The curvature $\kappa$ is caluclated as
$$ \kappa=\frac{x'y'' - y'x''}{\sqrt{({x'}^2+{y'}^2)^3}} $$
Solving the equation above for a curvature $\kappa_1$ would first involve getting rid of the square root, so we have
$$ \kappa_1^2=\frac{(x'y'' - y'x'')^2}{({x'}^2+{y'}^2)^3} $$
This can be multiplied with $({x'}^2+{y'}^2)^3$, expanded, factored and moved to one side of the equation. For a cubic Bézier curve $x'$ and $y'$ have degree 2, so this will result in a polynomial of degree 12 that we have to find the roots for.

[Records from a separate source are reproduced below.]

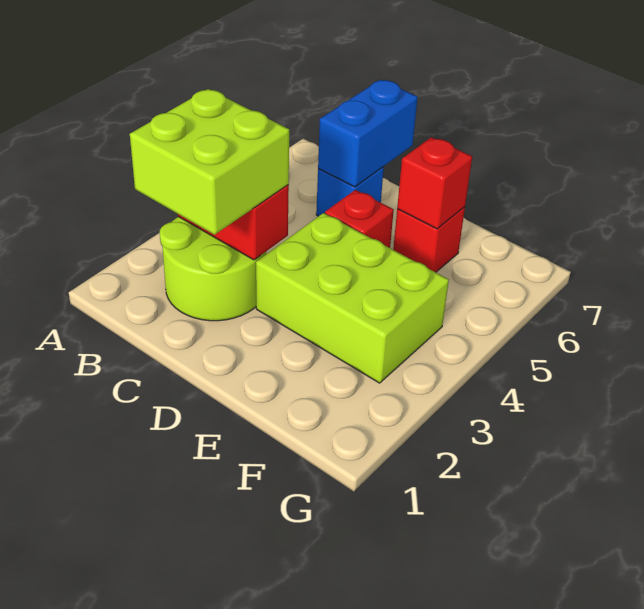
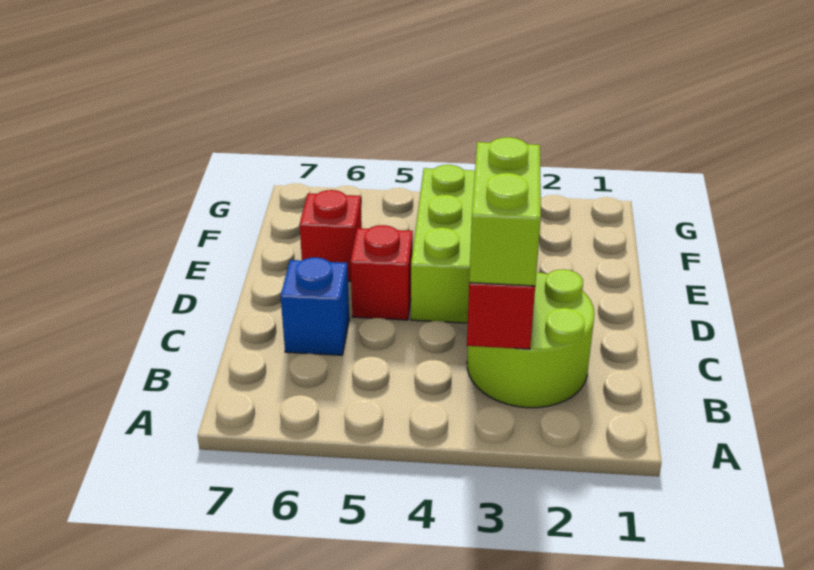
lime 2x2 brick [130,89,289,235] -> lime 1x2 brick [469,137,541,286]
blue 1x2 brick [318,80,418,187] -> none
red 1x1 brick [397,137,472,229] -> none

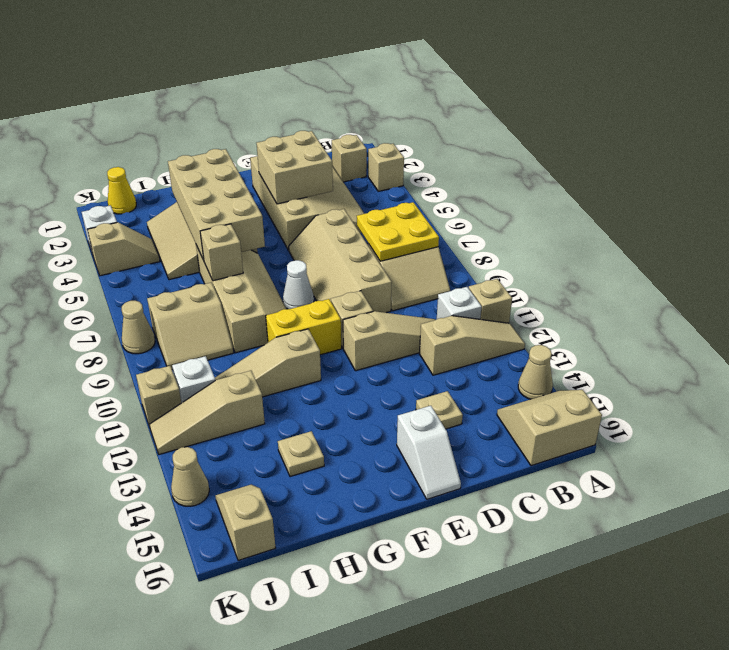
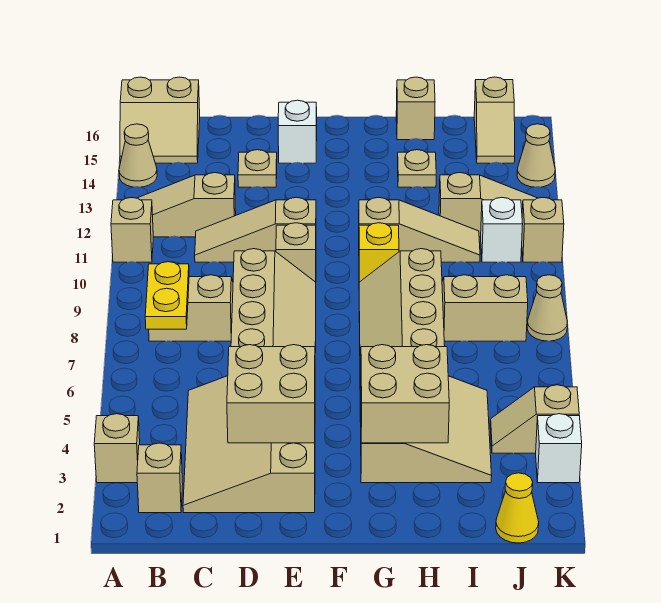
yellow 2x2 plate [357,202,439,261] -> yellow 1x2 plate [145,262,189,329]
white 1x1 brick [437,287,482,319] -> none
white 1x1 cone [283,260,314,309] -> none
yellow 1x2 brick [266,299,341,355] -> yellow 1x1 brick [359,223,399,282]
tan 2x4 brick [168,149,265,260] -> tan 2x2 brick [361,345,449,443]
tan 1x1 brick [200,224,243,281] -> tan 1x1 brick moved to [396,77,435,140]

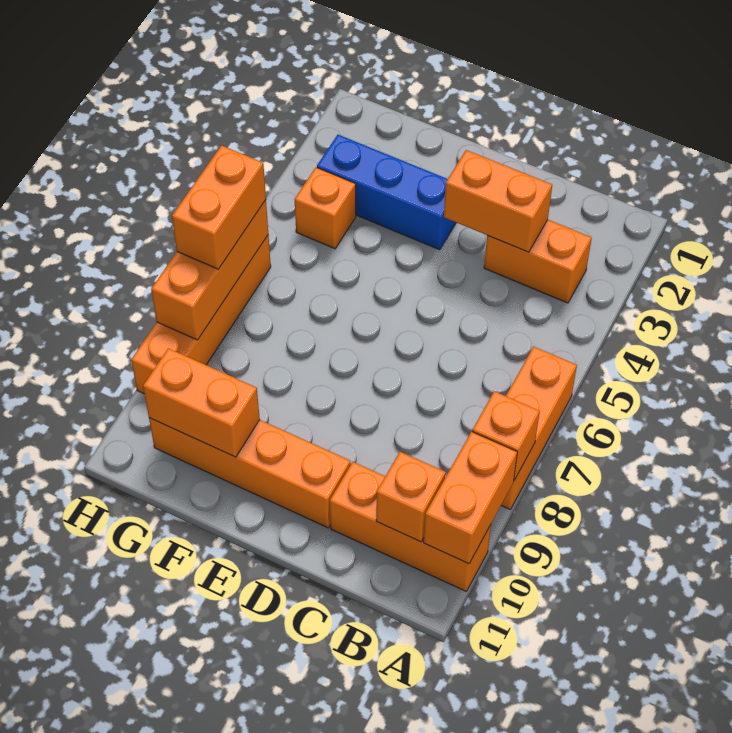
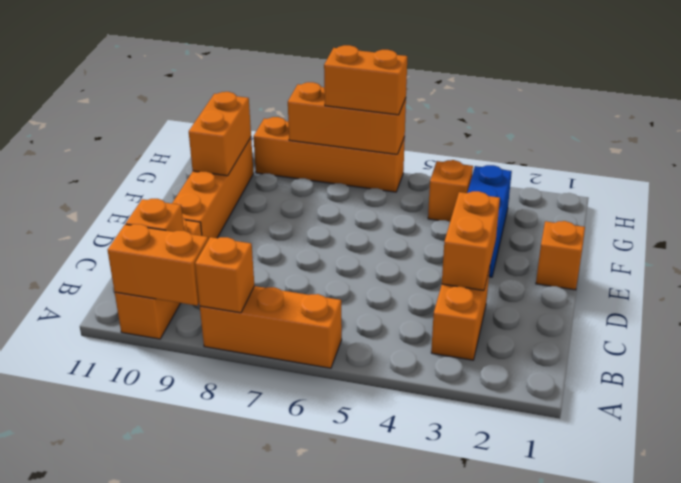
none -> orange 1x1 brick [536,221,585,290]

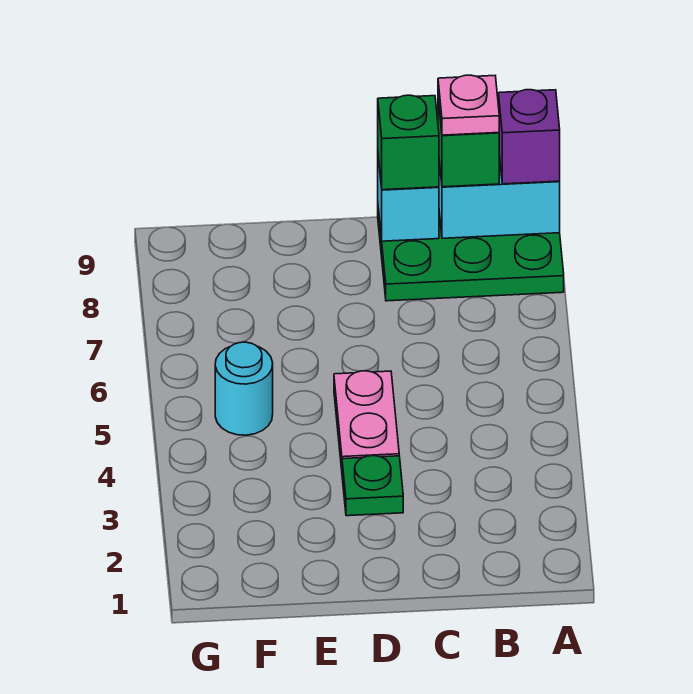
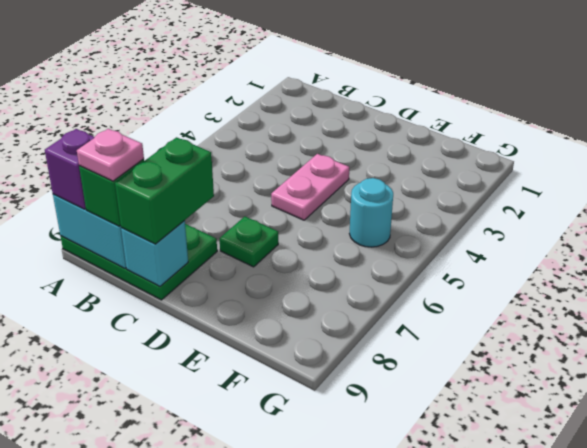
green 1x1 brick [378,95,439,190] -> green 1x2 brick [115,137,214,244]
green 1x1 plate [342,456,403,516] -> green 1x1 plate moved to [220,217,278,267]

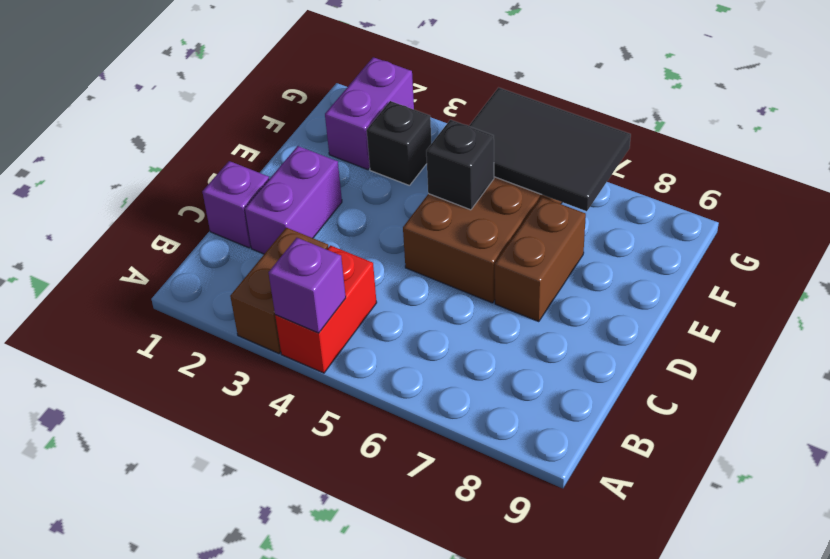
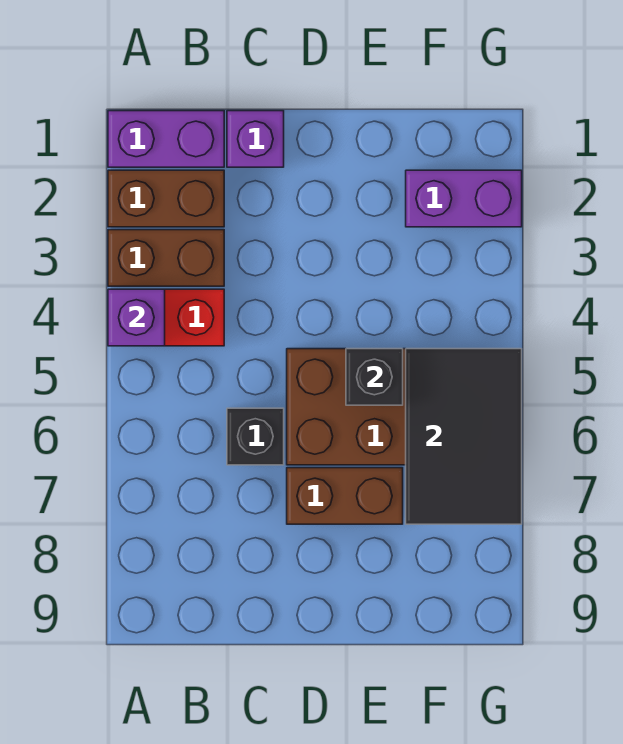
none -> brown 1x2 brick [108,170,224,227]
purple 1x2 brick [245,146,342,254] -> purple 1x2 brick moved to [108,111,224,167]
black 1x1 brick [367,101,432,186] -> black 1x1 brick moved to [227,408,284,465]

Although I am not too happy with having to solve a polynomial of degree 12, I understand what needs to be done to get there.
What I do not understand is this:
Since a cubic bezier curve can have up to five curvature extrema plus two inflection points (see this excellent answer), I assume that for non-degenerate cases there should be no more than six points with curvature $\kappa_1$ on the curve. But a polynomial of degree 12 can have up to 12 roots. What does this mean? Is my assumption wrong that there can be only six points with $\kappa_1$? Or will all roots occur twice? If so, does this mean that there is a chance to reduce our polynomial to degree 6?
The reason is that due to squaring, not only the solutions for $\kappa_1$, but also the solutions for $-\kappa_1$ will be found. Therefore the squared equation can have twice the number of solutions as the original equation.